━━ Extract

Dortch, 18, is set to attend the University of Louisville, and aims to major in sociology and minor in political science. She said she wants to study American Sign Language while in college, explaining that she’s deaf in one ear.
“I kind of grew up knowing the possibility that I could go deaf before most people do. Like, older people (may) go deaf late in life, but I have a stronger possibility of losing hearing in my right ear as well, and I also think that it’s really important that people know ASL,” she said.
As an example, Dortch said she didn’t realize until recently that people who are deaf may experience challenges when calling the police.
“There’s so many things that you don’t even think about that impact other people’s lives,” she said. “If I can learn something that can help me communicate with people, then that’s kind of why I want to study that.”
If she decides on law, Dortch is interested in being a civil rights attorney, and advocacy is also of interest for her, such as LGBTQ and women’s rights and gun control.
She’s been involved with the Ban Conversion Therapy Kentucky organization, which she describes as a group of people trying to ban the practice that’s still legal in some parts of Kentucky.
“Whenever I was growing up, around me, a lot of people were very traditional,” Dortch said, regarding advocacy.
“They weren’t really open to new ideas, and being gay myself and a woman, I see injustices that people face and I see injustice that I face. I just think that you can’t wait for other people to speak for you. You have to be loud or else people aren’t going to listen to you, and I want to be part of the reason that the world becomes more accepting of people.”
Dortch, daughter of Jenny Griffin and Trip Dortch, is the Paducah Bank Teen of the Week.

━━━━
━━ Data shown

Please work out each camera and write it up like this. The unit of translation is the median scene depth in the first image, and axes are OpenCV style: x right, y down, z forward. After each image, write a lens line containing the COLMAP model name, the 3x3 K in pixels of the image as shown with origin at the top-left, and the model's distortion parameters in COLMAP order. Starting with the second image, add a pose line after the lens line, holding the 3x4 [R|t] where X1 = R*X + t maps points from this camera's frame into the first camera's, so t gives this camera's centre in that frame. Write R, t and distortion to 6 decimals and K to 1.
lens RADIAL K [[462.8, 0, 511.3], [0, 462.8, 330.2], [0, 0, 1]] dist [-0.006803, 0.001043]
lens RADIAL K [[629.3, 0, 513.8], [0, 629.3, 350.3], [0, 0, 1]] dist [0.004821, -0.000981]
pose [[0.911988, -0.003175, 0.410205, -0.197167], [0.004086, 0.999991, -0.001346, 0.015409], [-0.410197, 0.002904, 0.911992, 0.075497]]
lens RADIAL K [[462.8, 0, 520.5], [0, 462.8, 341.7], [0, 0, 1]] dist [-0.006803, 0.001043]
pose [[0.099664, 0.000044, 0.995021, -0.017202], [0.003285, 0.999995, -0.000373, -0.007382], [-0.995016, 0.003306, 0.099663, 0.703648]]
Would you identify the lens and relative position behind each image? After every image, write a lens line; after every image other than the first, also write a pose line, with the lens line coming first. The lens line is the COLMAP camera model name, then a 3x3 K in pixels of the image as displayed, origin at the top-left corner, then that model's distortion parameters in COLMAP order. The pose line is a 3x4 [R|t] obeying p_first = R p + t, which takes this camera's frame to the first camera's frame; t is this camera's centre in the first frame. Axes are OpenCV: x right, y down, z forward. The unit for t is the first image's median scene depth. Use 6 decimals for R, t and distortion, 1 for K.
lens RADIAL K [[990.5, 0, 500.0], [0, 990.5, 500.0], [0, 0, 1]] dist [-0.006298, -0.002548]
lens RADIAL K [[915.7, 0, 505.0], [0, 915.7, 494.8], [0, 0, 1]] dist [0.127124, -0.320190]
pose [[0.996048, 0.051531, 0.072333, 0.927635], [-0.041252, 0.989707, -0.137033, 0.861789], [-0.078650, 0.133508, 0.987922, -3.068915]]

━━━━
━━ Data shown

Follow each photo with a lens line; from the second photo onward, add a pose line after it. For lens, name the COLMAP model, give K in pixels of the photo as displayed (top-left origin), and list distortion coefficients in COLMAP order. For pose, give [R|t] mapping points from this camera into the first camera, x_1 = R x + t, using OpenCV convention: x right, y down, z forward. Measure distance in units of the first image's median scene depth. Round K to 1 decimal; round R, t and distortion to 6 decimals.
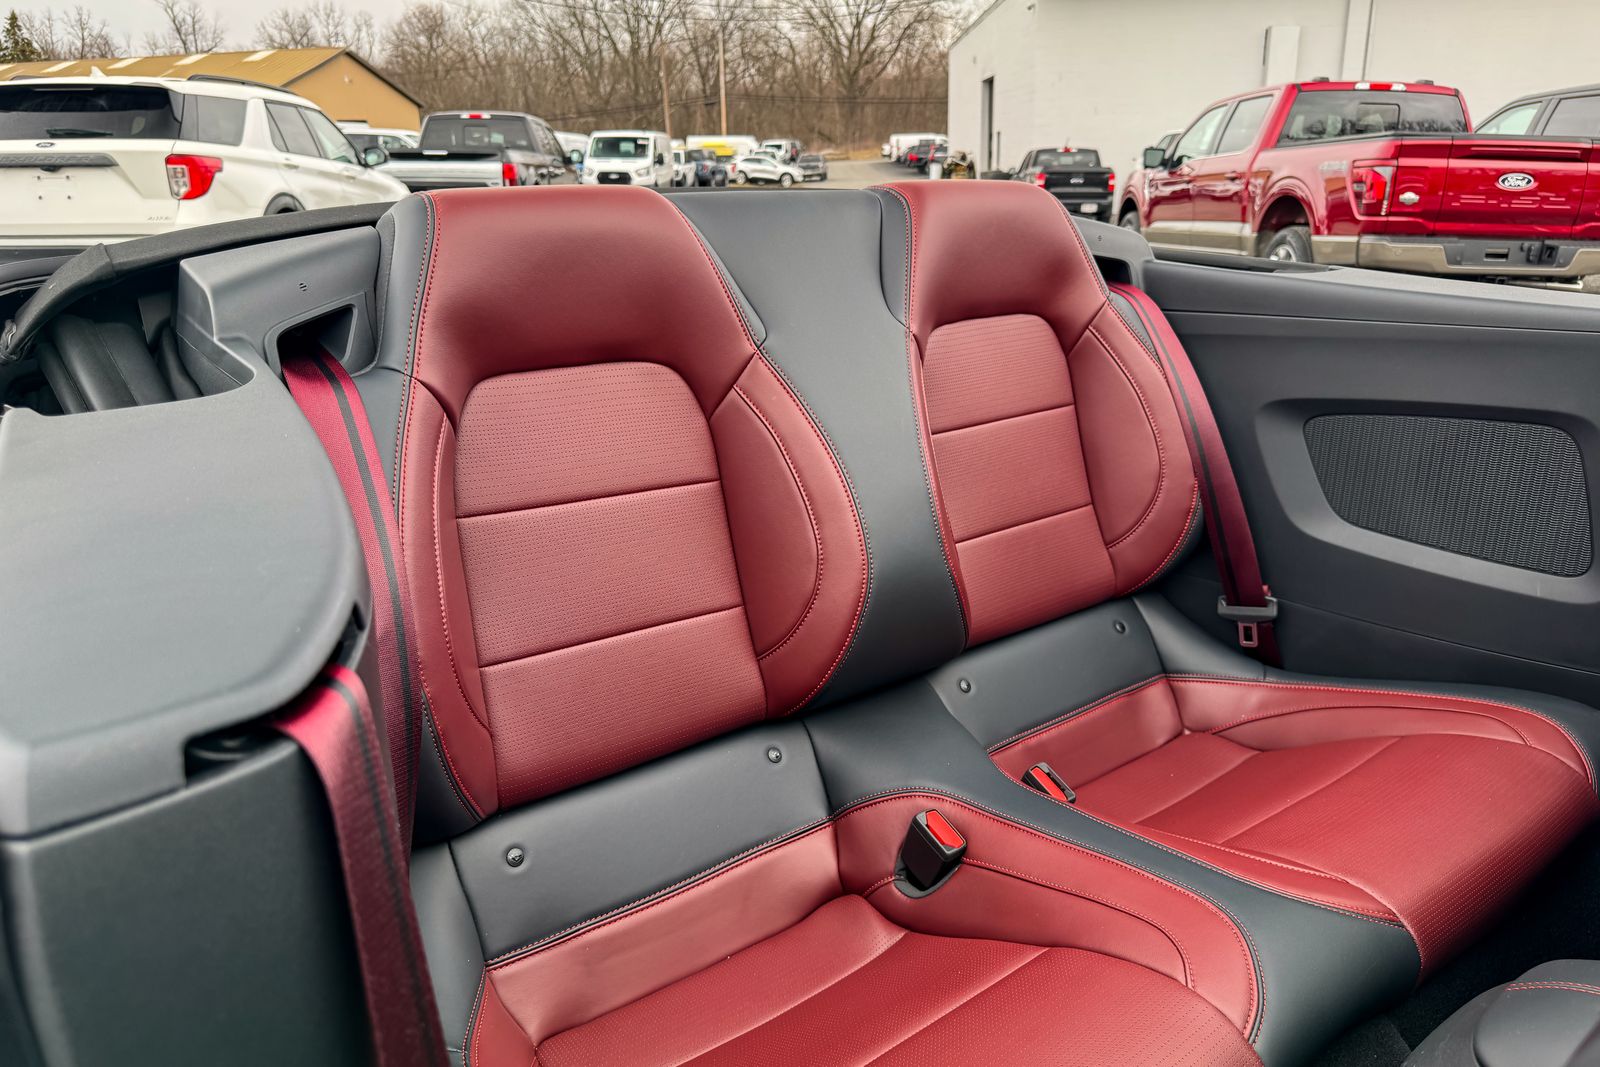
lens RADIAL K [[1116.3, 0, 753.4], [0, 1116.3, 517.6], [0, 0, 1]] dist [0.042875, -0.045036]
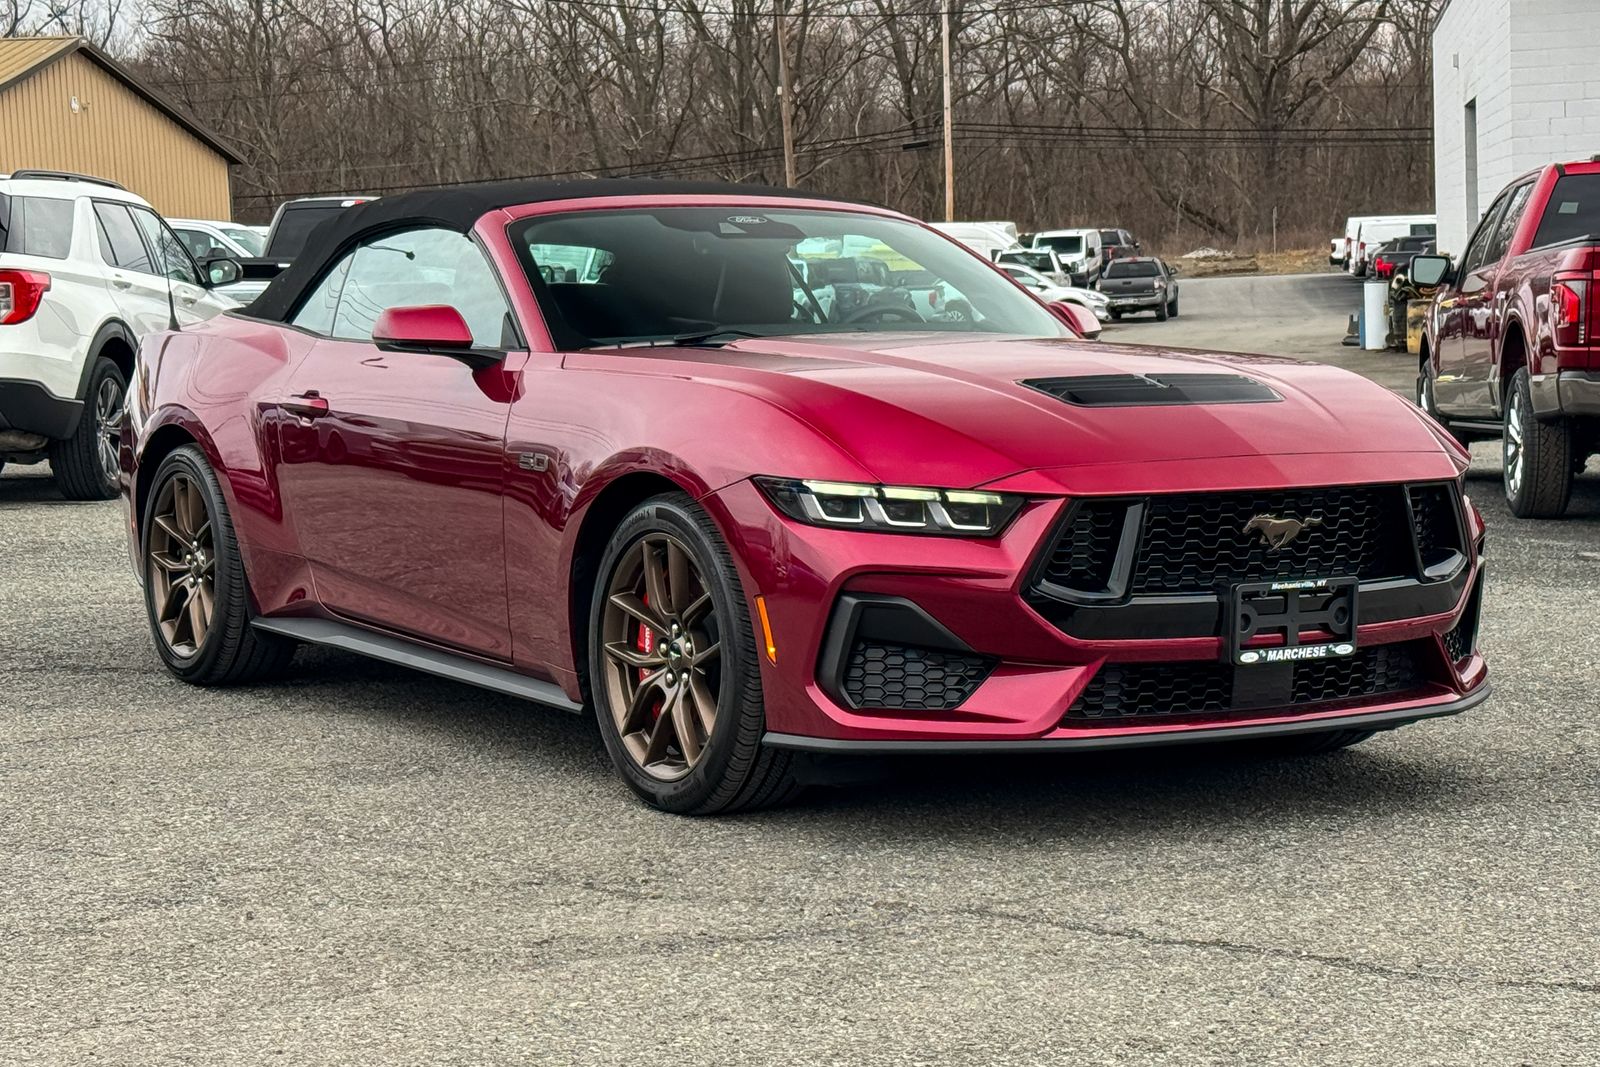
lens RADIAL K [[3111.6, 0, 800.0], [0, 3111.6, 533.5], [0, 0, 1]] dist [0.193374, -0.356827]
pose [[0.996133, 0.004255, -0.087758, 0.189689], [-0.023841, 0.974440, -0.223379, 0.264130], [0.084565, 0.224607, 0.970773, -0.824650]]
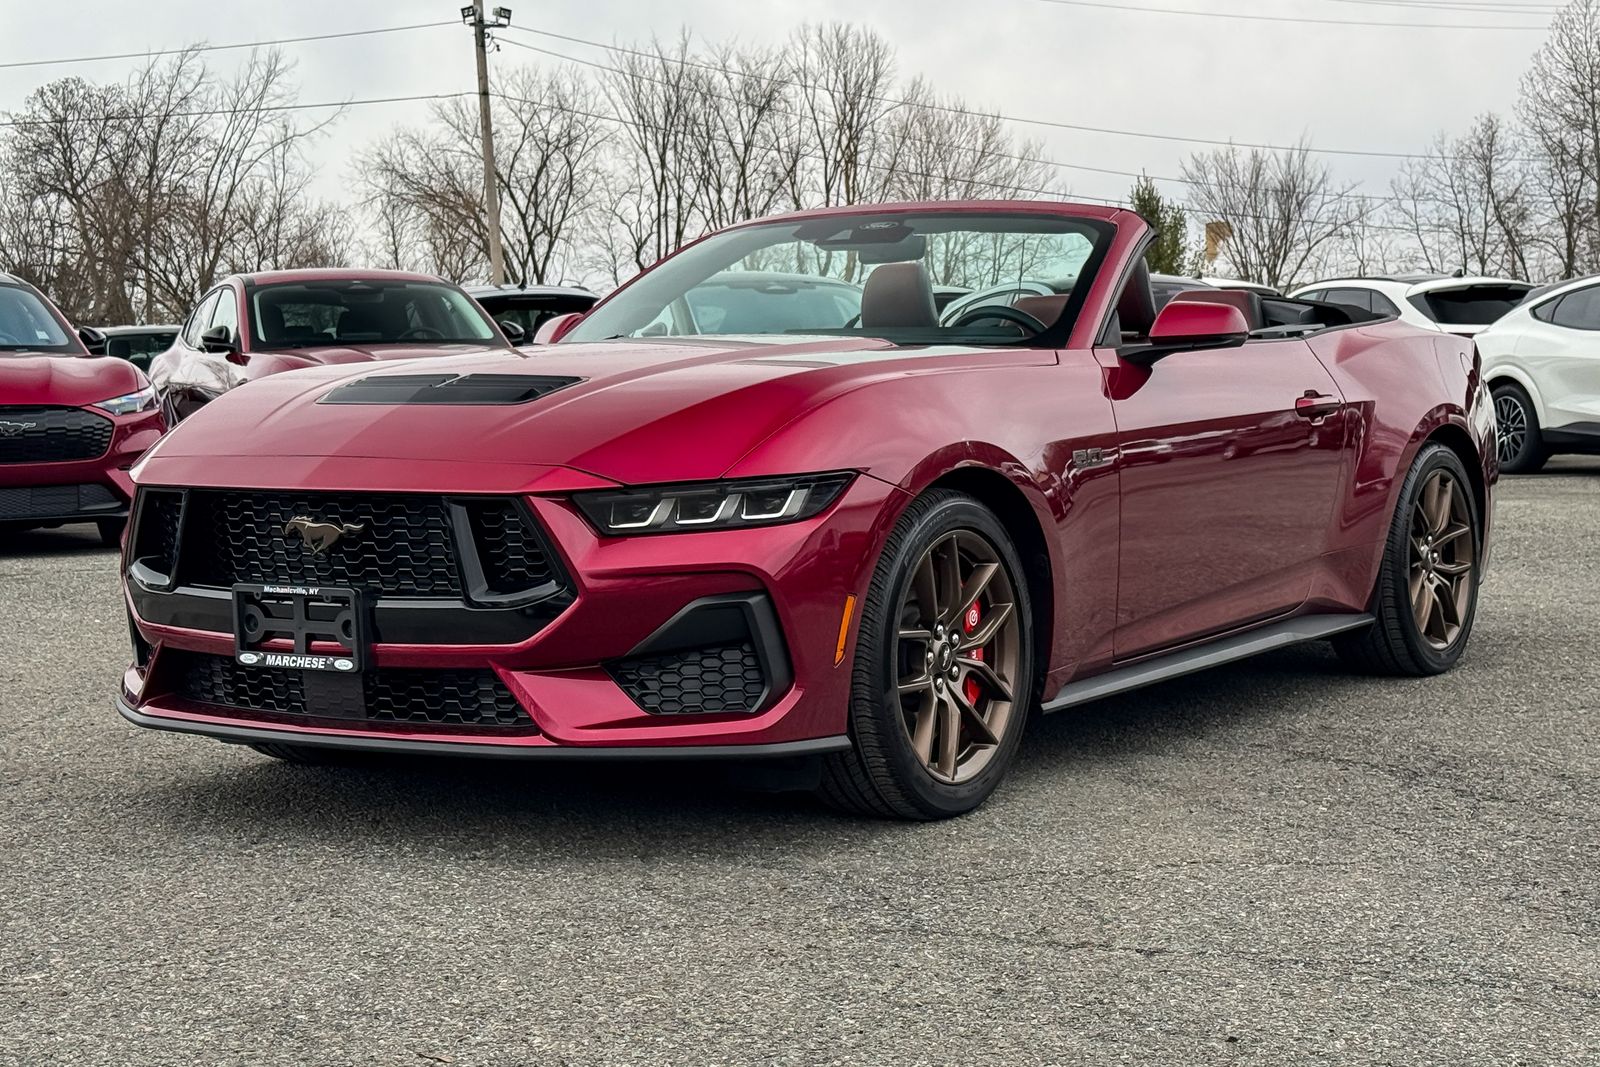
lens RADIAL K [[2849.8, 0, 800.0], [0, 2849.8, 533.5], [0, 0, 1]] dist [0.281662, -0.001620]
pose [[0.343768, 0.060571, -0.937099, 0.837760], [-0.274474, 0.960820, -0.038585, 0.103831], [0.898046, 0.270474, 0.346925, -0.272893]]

━━━━
━━ Data shown

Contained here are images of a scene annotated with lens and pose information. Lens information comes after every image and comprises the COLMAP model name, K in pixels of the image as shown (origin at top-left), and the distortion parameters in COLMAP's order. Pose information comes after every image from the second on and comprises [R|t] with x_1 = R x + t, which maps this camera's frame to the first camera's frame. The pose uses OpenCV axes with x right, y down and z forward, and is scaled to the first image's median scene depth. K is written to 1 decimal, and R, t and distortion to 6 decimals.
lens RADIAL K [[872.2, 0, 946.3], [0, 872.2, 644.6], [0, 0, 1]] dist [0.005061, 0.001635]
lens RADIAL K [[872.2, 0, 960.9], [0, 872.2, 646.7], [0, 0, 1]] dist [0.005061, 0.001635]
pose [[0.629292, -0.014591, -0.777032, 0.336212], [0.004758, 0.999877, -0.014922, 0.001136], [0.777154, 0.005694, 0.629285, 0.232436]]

━━━━

__Tasks to carry out__.
**1)** Reproduce the passage of the Dortch profile that begins at the words "As an example, Dortch" and stops after the words "and gun control.".
**2)** According to the Dortch profile, which university is Dortch set to attend?
**3)** Translate this sentence from the Dortch profile into Spanish: "Dortch, daughter of Jenny Griffin and Trip Dortch, is the Paducah Bank Teen of the Week."
The records are separate material and are not part of the Dortch profile.

__Task-by-task answers__.
**1)**
As an example, Dortch said she didn’t realize until recently that people who are deaf may experience challenges when calling the police.
“There’s so many things that you don’t even think about that impact other people’s lives,” she said. “If I can learn something that can help me communicate with people, then that’s kind of why I want to study that.”
If she decides on law, Dortch is interested in being a civil rights attorney, and advocacy is also of interest for her, such as LGBTQ and women’s rights and gun control.

**2)** The University of Louisville.

**3)** Dortch, hija de Jenny Griffin y Trip Dortch, es la Adolescente de la Semana del Paducah Bank.